*** Opening EXTRACTED RECORDS ***
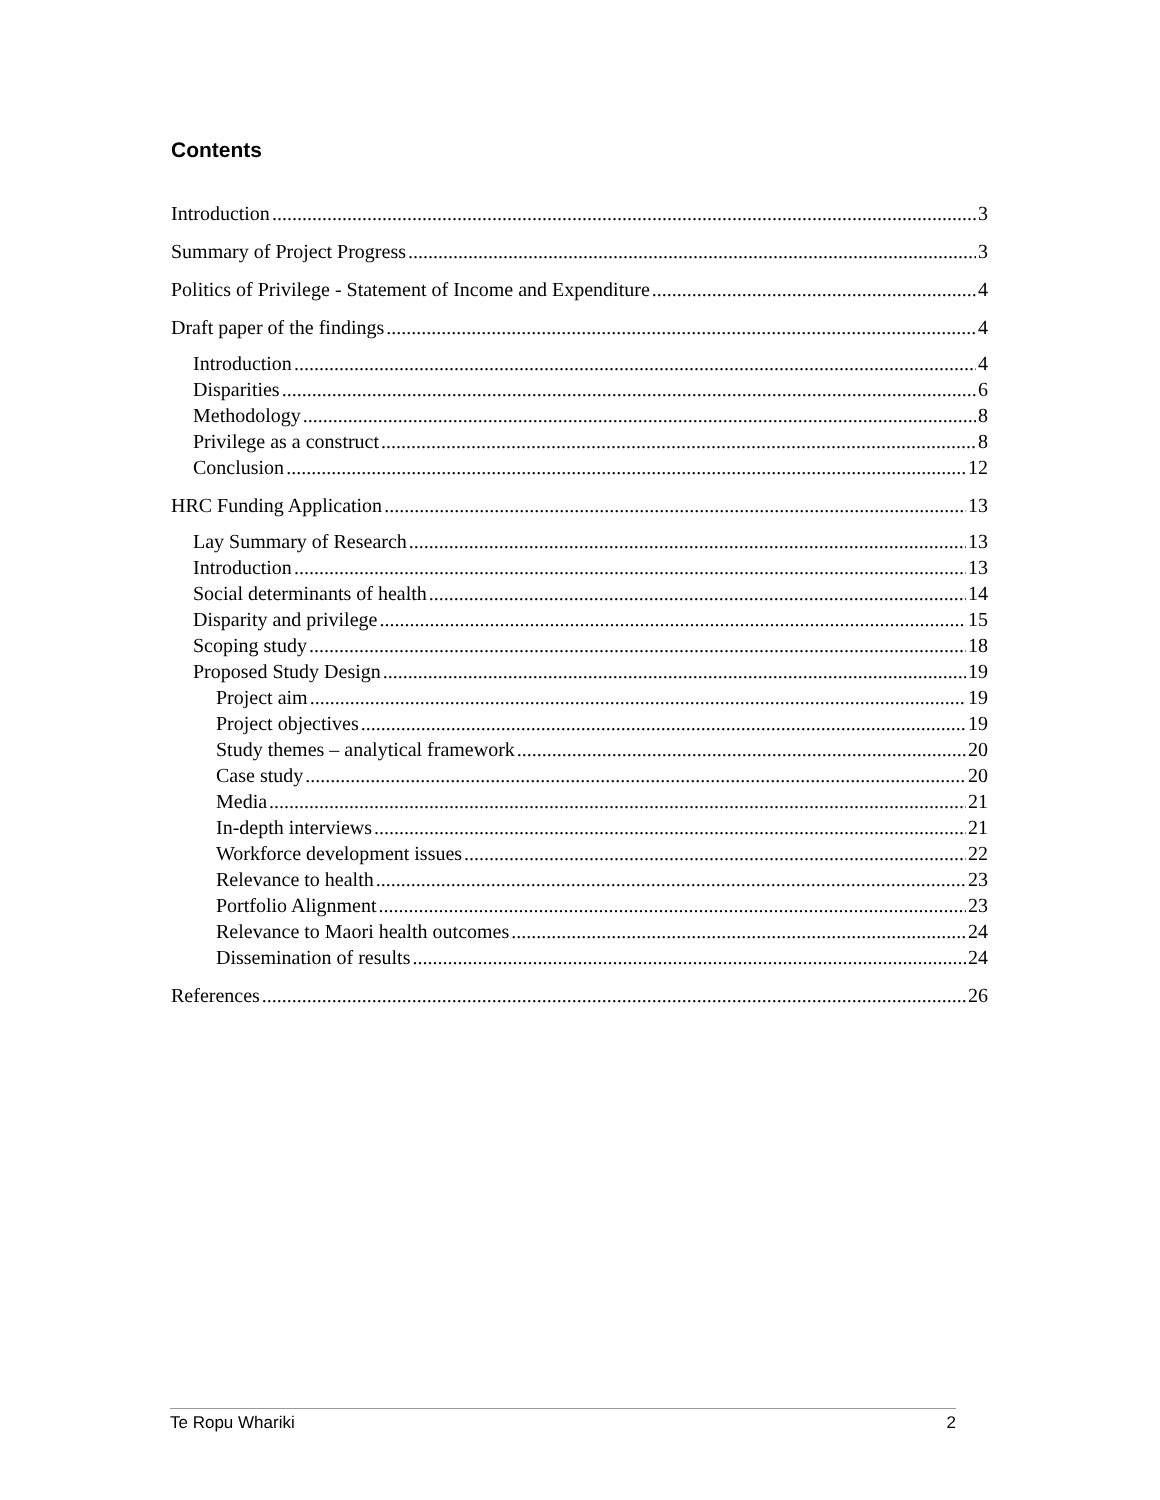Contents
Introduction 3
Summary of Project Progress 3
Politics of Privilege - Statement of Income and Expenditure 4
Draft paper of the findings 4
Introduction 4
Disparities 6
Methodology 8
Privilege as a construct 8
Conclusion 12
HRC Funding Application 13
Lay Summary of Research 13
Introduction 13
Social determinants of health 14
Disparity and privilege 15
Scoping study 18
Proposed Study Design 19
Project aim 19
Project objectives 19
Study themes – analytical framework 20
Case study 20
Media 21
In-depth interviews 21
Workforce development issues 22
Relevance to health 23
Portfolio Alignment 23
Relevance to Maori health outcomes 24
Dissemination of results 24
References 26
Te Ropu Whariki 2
*** Closing EXTRACTED RECORDS ***
* _EXERCISE GOAL_
Look through the entries, and return every line that the word "Summary" appears in.

* _TASK SOLUTION_
Summary of Project Progress 3
Lay Summary of Research 13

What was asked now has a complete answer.